Sequencing reads were aligned to human genome hg19 using Bowtie2 with the default option. Duplicates were marked by Picard. Low quality reads having a mapping quality <15 were abandoned. MACS2 was applied to call peaks from aligned BAM files in the default setting. Peaks falling into blacklist regions (https://sites.google.com/site/anshulkundaje/projects/blacklists) were removed. To visualize histone signals at BD regions, the ngs.plot.r in ngsplot package (https://github.com/shenlab-sinai/ngsplot) was used (-G hg19–R genebody–L 5000–GO total–SC global).

PI calculation

PI was calculated as described12 based on the RNAPII ChIP-seq. The RNAPII signal was first normalized by an input signal at the same region. The ChIP signal at the TSS (−50 to +300 bp) and gene body region (−300 of TSS to +2 kb of transcriptional end site, TES) was calculated using a home-written software package of PIC (https://github.com/binglab-SJTU/PIC) and the formula: PI = (normalized signal at TSS/length of TSS)/(normalized signal at gene body/length of gene body).

K-means cluster

ChIP-seq signals of each histone modification (H3K4me2, H3K4me3, H3K27ac, and H3K27me3) near the TSS (TSS ± 1 kb) were calculated by the PIC package and then normalized to the signal of input. The number of clusters was estimated by the silhouette method and then grouped by K-means clustering. Fisher’s exact test was used to evaluate the enrichment of DEGs and bdDEGs in each TSS cluster.

RNA-seq analysis

RNA-seq reads were aligned to human genome hg19 using Tophat2 (23). Cuffquant (24) was used to quantify the gene abundances with options ‘--multi-read-correct --frag-bias-correct’. Differential gene expression was assessed with CuffDiff (24) with options ‘--library-norm-method geometric --dispersion-method pooled --compatible-hits-norm --multi-read-correct --min-alignment-count 10 --FDR 0.1 --frag-bias-correct’. Genes with fold change ≥ 2 and FDR ≤ 0.1 at hour 1, 4, or 12 in pairwise comparison to hour 0 were selected as DEGs. A total of 901 DEGs, including 37 polyadenylated lncRNAs, were used for analysis in this study.

Tube formation assay

The tube formation assay was performed as described28. Briefly, 24 well plates were coated with 300 µl of ice-cold Matrigel (Corning, 356237, 1:2 dilution with 200 µl EGM2 medium). After 1 h of gelatinization at 37˚C within a cell culture incubator, 1–5 × 105 HUVECs treated with siRNA or infected with 1–3 MOI of lentivirus were plated on the gel surface with or without incubation of 30 ng/ml VEGFA. The endothelial tubes formed between 6–16 h and were imaged by a Nikon SMZ800N microscope. Total tube length was measured with ImageJ software from the acquired pictures.

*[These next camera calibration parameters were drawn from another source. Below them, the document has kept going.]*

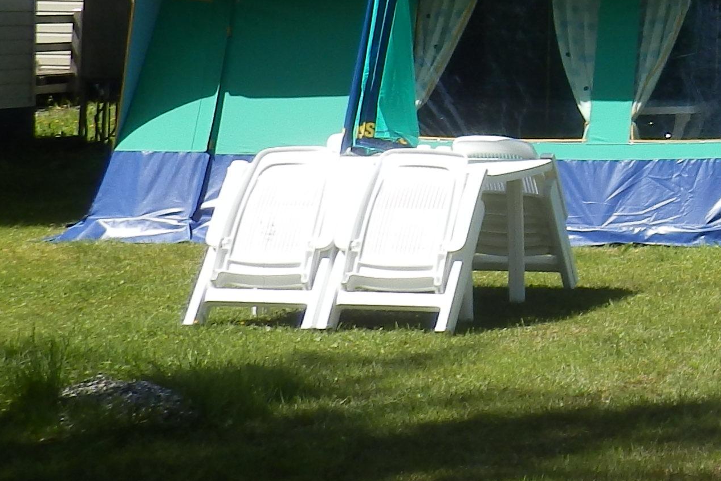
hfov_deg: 14.4
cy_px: -33
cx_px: 1294
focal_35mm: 125
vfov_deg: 10.8
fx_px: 2503
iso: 80
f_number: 3.7
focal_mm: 5.9
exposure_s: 1/640
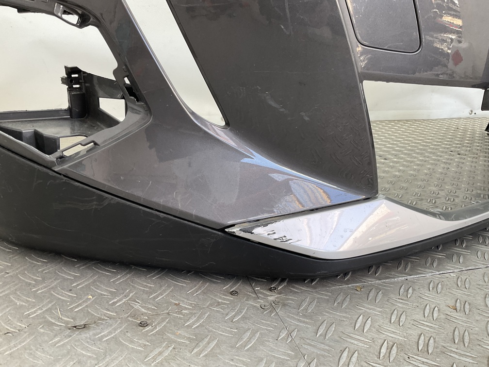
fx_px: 410
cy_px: 184
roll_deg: -2.5
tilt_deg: -17.5
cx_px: 244
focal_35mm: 29
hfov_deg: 61.7
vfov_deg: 48.2
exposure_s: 1/100
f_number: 1.8
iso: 40
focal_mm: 3
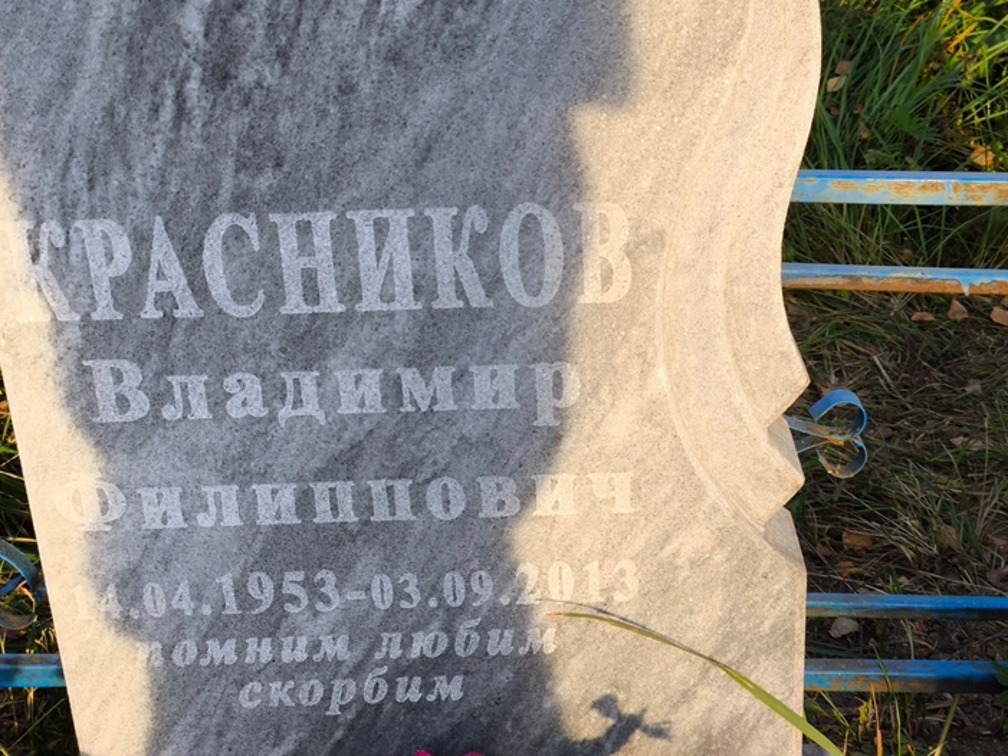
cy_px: 391
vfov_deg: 25.7
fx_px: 1660
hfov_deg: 33.8
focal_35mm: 57
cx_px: 551
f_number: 1.7
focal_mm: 4.71
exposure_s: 1/369
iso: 50
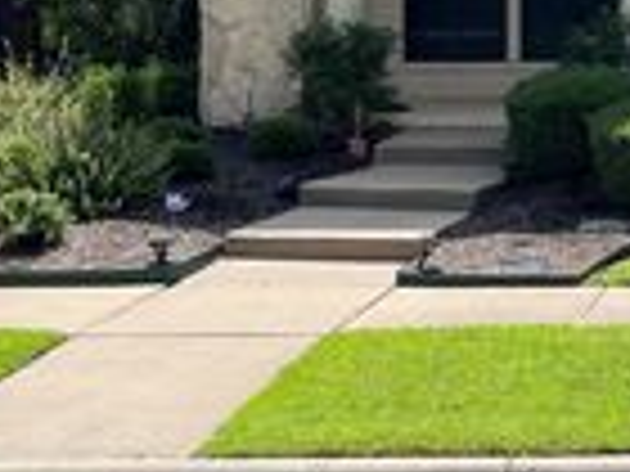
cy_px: -56
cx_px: 796
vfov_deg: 15.4
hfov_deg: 19.6
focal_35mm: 93
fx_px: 1693
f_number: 1.6
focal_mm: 5.1
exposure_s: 1/2967
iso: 50
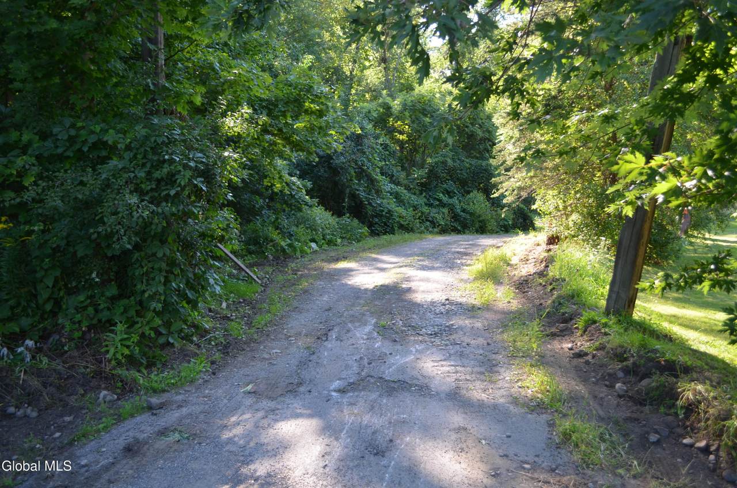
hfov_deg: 62.0
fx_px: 613
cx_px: 368
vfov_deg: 43.4
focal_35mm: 30
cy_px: 244
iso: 200
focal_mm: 20
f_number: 3.8
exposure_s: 1/125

In vitro cell proliferation

HUVECs were transfected with 10 nm/ml of EZH1 or KDM5A siRNA or infected with EZH1 or EGR3 lentivirus (1–3 MOI) for 24 h, reseeded to 96 well plates (1000–3000 cells/well), and treated with 30 ng/ml of VEGFA for 72 h. The cells’ viability was measured using a Cell Counting Kit-8 (CCK8, Beyotime #C0042) following the manufacturer’s instructions. The OD450 value was quantified with an ELISA reader (BioTek) and converted to cell numbers using a standard curve drawn with a series of increasing cell numbers.

Transwell migration assay

Transwell assays were carried out as previously described28. HUVECs and HPVECs were transfected with EZH1, KDM5A, or EGR3 siRNA or infected with EZH1, EGR3 lentivirus (1–3 MOI) for 48 h, trypsinized into single cells, and resuspended in migration medium (EBM2 + 1% FBS). Transwell chambers (Corning 3422, pore size 8 µm) were assembled in 24 well plates. Then, 1 × 105 HUVECs or HPVECs in 100 µl of migration medium were added to the upper side of the transwell chamber, and 600 µl of migration medium with or without 30 ng/ml VEGF was added to the lower well to induce migration.